July 19, 2010
Mish's Daily Articles
By Mish Schneider
One distinct reason the market is confusing to many trend traders right now, is clearly illustrated with the chart of the SMH or the Exchange Traded Fund for Semiconductors. Semiconductors took a divergence from the "Death Cross" of the SPY chart by entering a bullish phase.
If one measures how moving averages line up, the SMH confirmed a bullish phase on July 12th as the price rose above the 50 day moving average, which is stacked above the 200 day moving average. Furthermore, the slope or direction of those moving averages is pointing upwards. Certainly, many semiconductor stocks did well last week as the market rallied. In fact, they led the way. Even on Friday, with the huge decline of 261 points, SMH fell by 2.2%, but managed to hold onto the bullish phase by testing, but not penetrating the 50 day moving average. Even more compelling, is that the adaptive moving average began to slope up the week prior to last week and then on Friday July 16th, crossed over the 200 day moving average. Although we find this encouraging that a rally might resume in this group and sector if the market consolidates (or at the very least continues a kinder, gentler selloff), we must step back and look at the overall chart pattern. SMH is in a high and wide channel-with a descending channel line, indicating a bearish channel.
Our ETF Monitor-below-as of the close on July 15th, shows the SMH as Bullish with a 6 month average weighted return of 1.17%. Semiconductors are one of the top sectors. Without claiming to be an economist, I do know from our back testing, that these trends tend to last an additional 6-9 months. That's why it's so important to identify not only the overall market condition, but also the leading sectors, groups and their strongest components. With this information, from a fundamental viewpoint, one can make a case to be long SMH expecting a long term positive result.
But we are technical traders.
What is a price channel? A price channel is a continuation pattern that slopes up or down and is bound by an upper and lower trend line. The upper trend line marks resistance and the lower trend line marks support. Price channels with negative slopes (down) are considered bearish and those with positive slopes (up) bullish. For explanatory purposes, a "bearish price channel" is a channel with a negative slope.
The example chart of SMH has its high and wide channel defined. And, with a slightly negative slope, can be considered a bearish price channel.

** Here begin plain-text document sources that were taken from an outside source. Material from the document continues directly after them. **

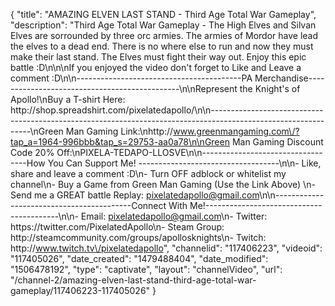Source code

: {
    "title": "AMAZING ELVEN LAST STAND - Third Age Total War Gameplay",
    "description": "Third Age Total War Gameplay - The High Elves and Silvan Elves are sorrounded by three orc armies.  The armies of Mordor have lead the elves to a dead end.  There is no where else to run and now they must make their last stand.  The Elves must fight their way out.  Enjoy this epic battle :D\n\n\nIf you enjoyed the video don't forget to Like and Leave a comment :D\n\n-----------------------------------------PA Merchandise----------------------------------------------\n\nRepresent the Knight's of Apollo!\nBuy a T-shirt Here: http:\/\/shop.spreadshirt.com\/pixelatedapollo\/\n\n---------------------------------------------------------------------------------------------------------------\nGreen Man Gaming Link:\nhttp:\/\/www.greenmangaming.com\/?tap_a=1964-996bbb&tap_s=29753-aa0a78\n\nGreen Man Gaming Discount Code 20% Off:\nPIXELA-TEDAPO-LLOSVE\n\n----------------------------------How You Can Support Me! -----------------------------------\n\n- Like, share and leave a comment :D\n- Turn OFF adblock or whitelist my channel\n- Buy a Game from Green Man Gaming (Use the Link Above) \n- Send me a GREAT battle Replay: pixelatedapollo@gmail.com\n\n------------------------------------------Connect With Me!-----------------------------------------\n\n- Email: pixelatedapollo@gmail.com\n- Twitter: https:\/\/twitter.com\/PixelatedApollo\n- Steam Group:  http:\/\/steamcommunity.com\/groups\/apollosknights\n- Twitch: http:\/\/www.twitch.tv\/pixelatedapollo",
    "channelid": "117406223",
    "videoid": "117405026",
    "date_created": "1479488404",
    "date_modified": "1506478192",
    "type": "captivate",
    "layout": "channelVideo",
    "url": "\/channel-2\/amazing-elven-last-stand-third-age-total-war-gameplay\/117406223-117405026"
}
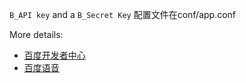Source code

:  `B_API key` and a `B_Secret Key` 配置文件在conf/app.conf



More details: 
- [百度开发者中心](http://developer.baidu.com/) 
- [百度语音](http://yuyin.baidu.com/)
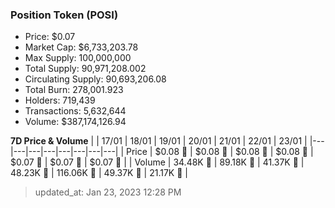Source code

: 
  ### Position Token (POSI)
  - Price: $0.07
  - Market Cap: $6,733,203.78
  - Max Supply: 100,000,000
  - Total Supply: 90,971,208.002
  - Circulating Supply: 90,693,206.08
  - Total Burn: 278,001.923
  - Holders: 719,439
  - Transactions: 5,632,644
  - Volume: $387,174,126.94

  **7D Price & Volume**
  | | 17&#x2F;01 | 18&#x2F;01 | 19&#x2F;01 | 20&#x2F;01 | 21&#x2F;01 | 22&#x2F;01 | 23&#x2F;01 |
  |---|---|---|---|---|---|---|---|
  | Price | $0.08 🔻 | $0.08 🔻 | $0.08 🚀 | $0.08 🚀 | $0.07 🔻 | $0.07 🔻 | $0.07 🚀 |
  | Volume | 34.48K 🔻 | 89.18K 🚀 | 41.37K 🔻 | 48.23K 🚀 | 116.06K 🚀 | 49.37K 🔻 | 21.17K 🔻 |

  > updated_at: Jan 23, 2023 12:28 PM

To draw the channel lines, I took the extreme lows (you need at least 2 points), then created a parallel from that and dragged it up to the high points (the middle high or one of the critical points) of the channel top and drew a parallel line.
Currently, SMH is in the middle of this high and wide channel. Analyzing the moving averages and phases is powerful but one can see that if the chart pattern is overlaid, SMH is now trading within the middle of the channel. So, one would think that if the price breaks the channel either to the up or downside, the move would be powerful. But actually, the reverse is true. The wider the channel, the less velocity the break up or down is. Tight and narrow channels generally have more follow through. The more the energy is consolidated, the more forceful the breakout or breakdown is. On the other hand, with a high and wide channel, if the price breaks out from either the up or downside of the parallel lines and then proceeds to trade back into the channel-a trap is often set for the bulls or the bears. In the case of a bearish channel, if SMH breaks below the low of the channel lines and comes back into it-that would be considered extremely bullish.
Here's why. In late June, the decline from the top of the channel was rapid and when the lows were finally penetrated, most of the energy had dissipated which sucked in weak shorts. A triple bottom formed. Then, it moved up equally fast, that as buyers came in, they too could not get the momentum for a sustained rally, thus a triple top was formed. Currently, we have cleaned out both the longs and shorts. What should we look for now? Best case scenario-a consolidation at either the low or high end of the channel. Then buy or sell the breakout or breakdown of that consolidation. In other words, we want tighter compression within the channel, closer to its bottom or top.